Ohio ordered to get rid of gerrymandered districts before 2020 election

Current congressional districts in Ohio, including duck-shaped District 4 held by Jim Jordan, and the "snake by the lake" District 9 held by Marcy Kaptur.

By JAN LARSON McLAUGHLIN

BG Independent News

Ohio’s congressional districts – including those shaped like a “snake by the lake” and another like a duck – were found unconstitutional Friday by a federal court.

State leaders, who were already planning to work on redistricting after the 2020 U.S. Census, have now been ordered to draw new districts by June 14 so they are in place for the 2020 election.

“I think this is really good news for the voters of Ohio,” Mike Zickar, head of the Wood County Democratic Party, said late Friday afternoon. “Now we won’t have districts that are preordained.”

A three-judge panel of the U.S. District Court in Cincinnati ruled unanimously that the congressional district boundaries were manipulated for partisan gain by Republican mapmakers and violates voters’ rights to democratically select their representatives. The ruling blocks Ohio from holding another election under the current map.

But Republican leaders aren’t planning to let the ruling go unchallenged. Also on Friday afternoon, Ohio Attorney General Dave Yost said an appeal will be filed with the U.S. Supreme Court.

“Ohioans already voted to reform how we draw our congressional maps,” Yost wrote in a press release. “This protracted opinion takes that decision out of the hands of the people and is a fundamentally political act that has no basis whatsoever in the Constitution. Ohio will seek a stay of this decision and appeal it.”

However, citizens who have been pushing for years for fair congressional districts welcome the federal court order that could clean up the boundaries before the next members of congress are elected.

“I think it’s extremely important,” said Joan Callecod, of Bowling Green, who worked with the local League of Women Voters to get the district lines redrawn. “It would be for more fair elections.”

Callecod and others collected signatures to get the issue put on the statewide ballot last year. The majority of Ohioans voted in agreement that the districts needed to be changed.

Congressional districts in red elected Republicans, and blue elected Democrats.

Some of the testimony that convinced the federal court this week included the results of the 2018 general election.

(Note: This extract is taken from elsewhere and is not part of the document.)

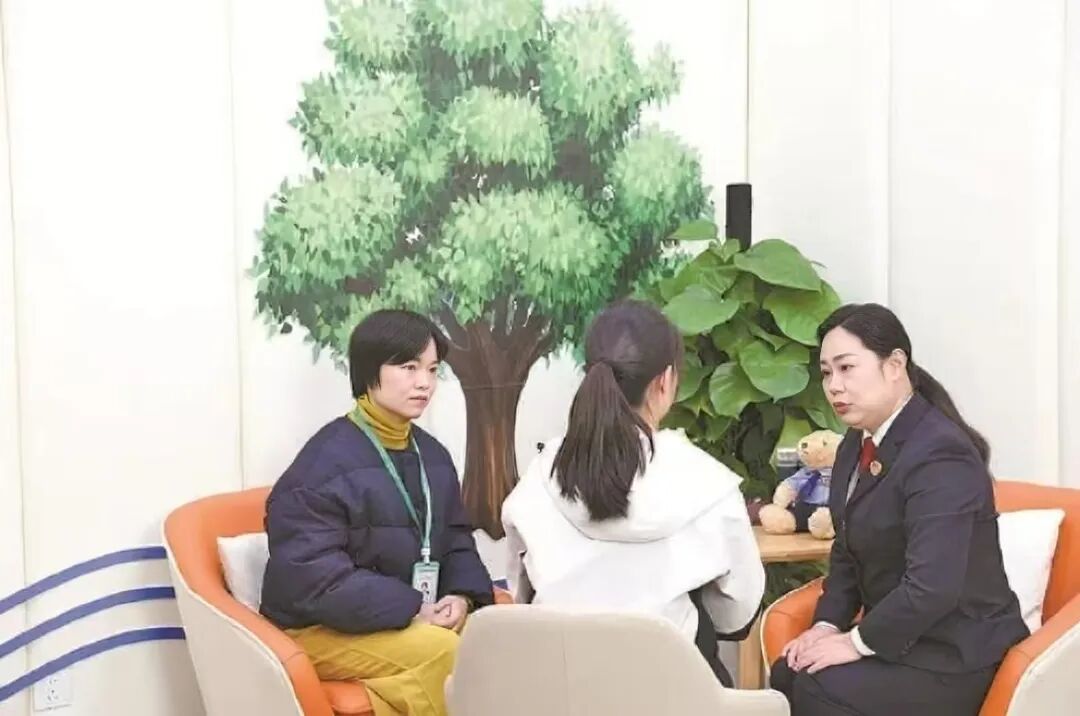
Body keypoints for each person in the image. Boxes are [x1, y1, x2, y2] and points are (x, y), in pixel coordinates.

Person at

Congressional Democrats nationwide had a good year in 2018, gaining 40 seats. However, in Ohio Republican congressional candidates managed to hold onto 75 percent of Ohio’s House seats while getting just 52 percent of the vote total.

Voters’ rights and Democratic groups sued Ohio Republican officials, pointing out that redistricting completed after the 2010 Census yielded a statewide map that has produced an unmovable 12-4 Republican advantage in Ohio’s delegation.

The suit called Ohio’s current map “one of the most egregious gerrymanders in recent history.”

Republicans said the map was drawn with bipartisan support, and noted that a new map will be drawn anyway after the 2020 Census.

But the court said Ohioans shouldn’t have to wait that long for a fair map.

Callecod predicted all the congressional districts will see modifications.

“It’s going to change the boundaries for all of them,” she said.

And both Zickar and Callecod are hoping the changes will rid Ohio of gerrymandered districts, which manipulate the congressional lines to benefit one political party or the other.

“In partisan gerrymandering, the legislators choose their voters. The voters don’t choose their legislators,” Callecod said.

Regardless of which party benefits from gerrymandering, the system is wrong, Callecod said.

The ultimate goal is to get congressional district lines drawn so that the elections aren’t decided before the votes are cast.

“The districts will be more competitive,” Zickar said.

Zickar also predicted some changes to Congressional District 5, which covers Bowling Green and is held by Republican Bob Latta. That change may come as a more reasonable district is drawn for Congressional District 9, held by Democrat Marcy Kaptur. Kaptur’s district was mangled into the “snake by the lake” the last time it was redistricted.

“Congresswoman Kaptur’s district is absurd,” Zickar said. “There’s a good possibility Kaptur’s district will come down into Wood County again.”